# Beeing retired abroad



## matcu (Feb 3, 2016)

Hi,

I would appreciate any help in answering the following problematic.

My mom is a pensioner and a non resident of Canada but she receives CPP. What are the possible sanctions if she doesn't file the tax report regarding her pension since she won't be living in Canada anymore. Can CRA freez her monthly payments or any other actions?

Thank you.


----------



## kcowan (Jul 1, 2010)

It depends on how much tax she owes.


----------



## Eclectic12 (Oct 20, 2010)

I've read that CRA has garnished employment wages where the combination of the tax bill plus penalties for late payment and interest have been large enough. It seems logical that they could do the same with CPP as this would be a Canadian gov't dept to dept request.

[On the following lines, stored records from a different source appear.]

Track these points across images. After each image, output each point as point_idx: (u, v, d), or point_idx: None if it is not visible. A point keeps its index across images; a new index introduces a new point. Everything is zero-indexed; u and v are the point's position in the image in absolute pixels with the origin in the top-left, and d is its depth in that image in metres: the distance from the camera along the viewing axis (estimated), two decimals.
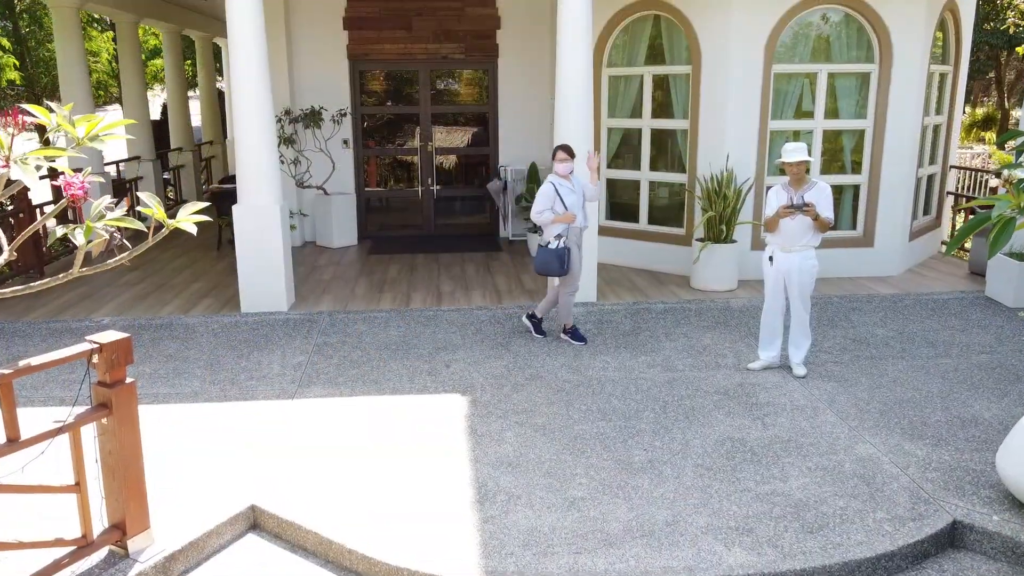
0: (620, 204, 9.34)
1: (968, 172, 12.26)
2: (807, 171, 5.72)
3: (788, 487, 4.36)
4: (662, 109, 8.87)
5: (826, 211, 5.59)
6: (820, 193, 5.62)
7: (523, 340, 6.78)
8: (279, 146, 10.13)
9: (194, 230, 3.02)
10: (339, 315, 7.51)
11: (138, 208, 12.95)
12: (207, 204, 3.11)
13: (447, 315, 7.49)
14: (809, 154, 5.71)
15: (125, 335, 3.64)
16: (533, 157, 10.97)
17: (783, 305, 5.95)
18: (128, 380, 3.66)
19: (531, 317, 6.91)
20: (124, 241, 3.02)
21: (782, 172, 8.62)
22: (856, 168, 8.67)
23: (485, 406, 5.47)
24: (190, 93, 23.83)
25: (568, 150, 6.48)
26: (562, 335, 6.81)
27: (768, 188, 8.43)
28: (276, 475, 4.53)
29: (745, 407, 5.42)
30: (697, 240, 8.30)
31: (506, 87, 10.94)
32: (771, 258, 5.84)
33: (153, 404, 5.51)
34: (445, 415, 5.33)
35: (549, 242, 6.48)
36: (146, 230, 3.02)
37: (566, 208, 6.40)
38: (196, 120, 20.50)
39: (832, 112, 8.45)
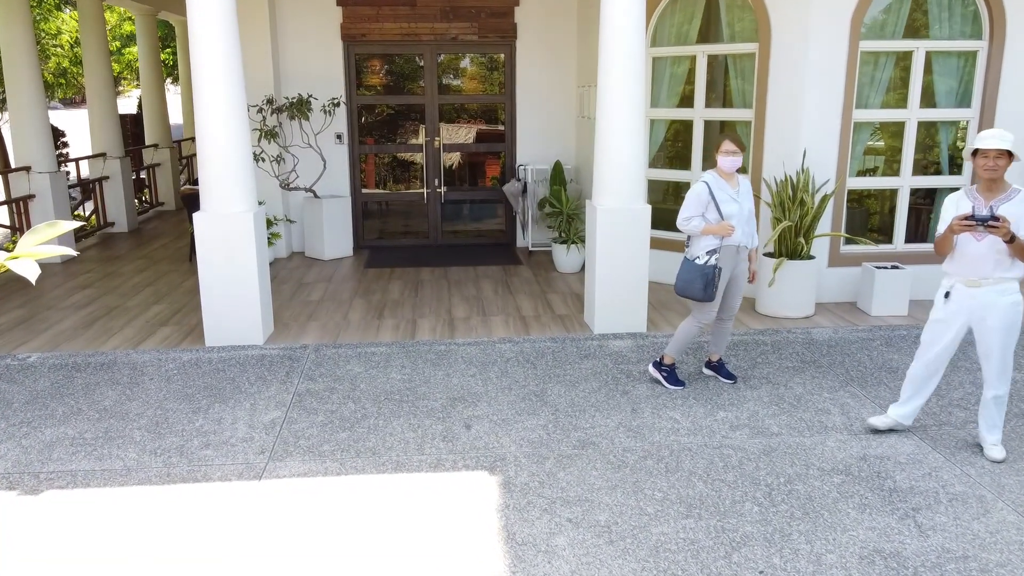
0: (667, 211, 7.81)
1: None
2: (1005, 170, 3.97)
3: None
4: (719, 97, 7.38)
5: None
6: (1023, 205, 3.99)
7: (561, 387, 5.29)
8: (260, 140, 8.64)
9: (33, 275, 1.74)
10: (328, 350, 6.01)
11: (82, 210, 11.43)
12: (80, 224, 1.78)
13: (463, 350, 6.00)
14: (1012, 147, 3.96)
15: None
16: (557, 155, 9.49)
17: (950, 357, 4.35)
18: None
19: (708, 364, 5.49)
20: None
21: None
22: (955, 168, 7.17)
23: (523, 491, 3.99)
24: (175, 86, 22.39)
25: (739, 142, 4.97)
26: (651, 368, 5.38)
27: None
28: None
29: (882, 496, 3.93)
30: (766, 255, 6.81)
31: (526, 73, 9.45)
32: (947, 294, 4.23)
33: (65, 490, 4.01)
34: (468, 507, 3.83)
35: (697, 256, 5.00)
36: None
37: (722, 217, 4.94)
38: (178, 116, 19.03)
39: (928, 99, 6.96)
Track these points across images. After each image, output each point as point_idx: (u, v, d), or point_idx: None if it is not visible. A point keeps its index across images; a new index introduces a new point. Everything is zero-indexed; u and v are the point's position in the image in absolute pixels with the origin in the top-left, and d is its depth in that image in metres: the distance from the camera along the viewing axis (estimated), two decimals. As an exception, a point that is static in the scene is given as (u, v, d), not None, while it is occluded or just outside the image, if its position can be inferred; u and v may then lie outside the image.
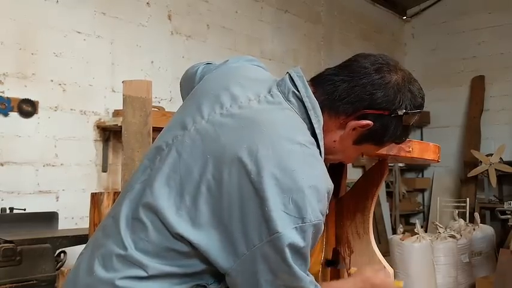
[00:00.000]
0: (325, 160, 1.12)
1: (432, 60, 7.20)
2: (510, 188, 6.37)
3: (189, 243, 0.99)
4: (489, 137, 6.54)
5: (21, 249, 2.42)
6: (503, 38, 6.57)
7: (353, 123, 1.09)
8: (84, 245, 1.17)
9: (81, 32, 3.66)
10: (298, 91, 1.09)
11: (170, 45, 4.22)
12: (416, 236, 4.01)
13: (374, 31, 6.92)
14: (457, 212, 4.94)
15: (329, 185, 1.01)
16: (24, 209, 3.10)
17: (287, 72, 1.14)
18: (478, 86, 6.74)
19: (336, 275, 1.56)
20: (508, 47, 6.53)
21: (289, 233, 0.93)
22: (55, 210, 3.17)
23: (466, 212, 5.42)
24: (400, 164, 6.46)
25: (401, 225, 4.36)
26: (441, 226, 4.41)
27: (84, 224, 3.12)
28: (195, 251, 0.99)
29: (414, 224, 4.19)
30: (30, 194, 3.34)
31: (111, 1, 3.87)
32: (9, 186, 3.24)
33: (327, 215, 1.28)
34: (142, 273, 1.01)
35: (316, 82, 1.13)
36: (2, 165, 3.23)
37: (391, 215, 6.43)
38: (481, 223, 4.78)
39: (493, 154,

First question ... are you sure she is a NR in CRA's eyes?
Did she file the paperwork with CRA and file a final tax return that including paying the "departure tax" on capital property held?


If so, my understanding is the she has to notify the gov't department that pays CPP that she is a NR so that the appropriate NF withholding tax is applied to the CPP payments. She would also have to notify any financial institutions holding assets that are being paid out (a RRIF for example). 

After that, there should be no requirement to file a Canadian tax return as the withheld tax should be the appropriate amount, which avoids owing taxes. She may choose to file because in some situations, filing can result in a refund.

http://www.cra-arc.gc.ca/tx/nnrsdnts/ndvdls/nnrs-eng.html


Without more details of why there is a concern that there might be unpaid taxes owing ... it is hard to provide more than general info.

Cheers


----------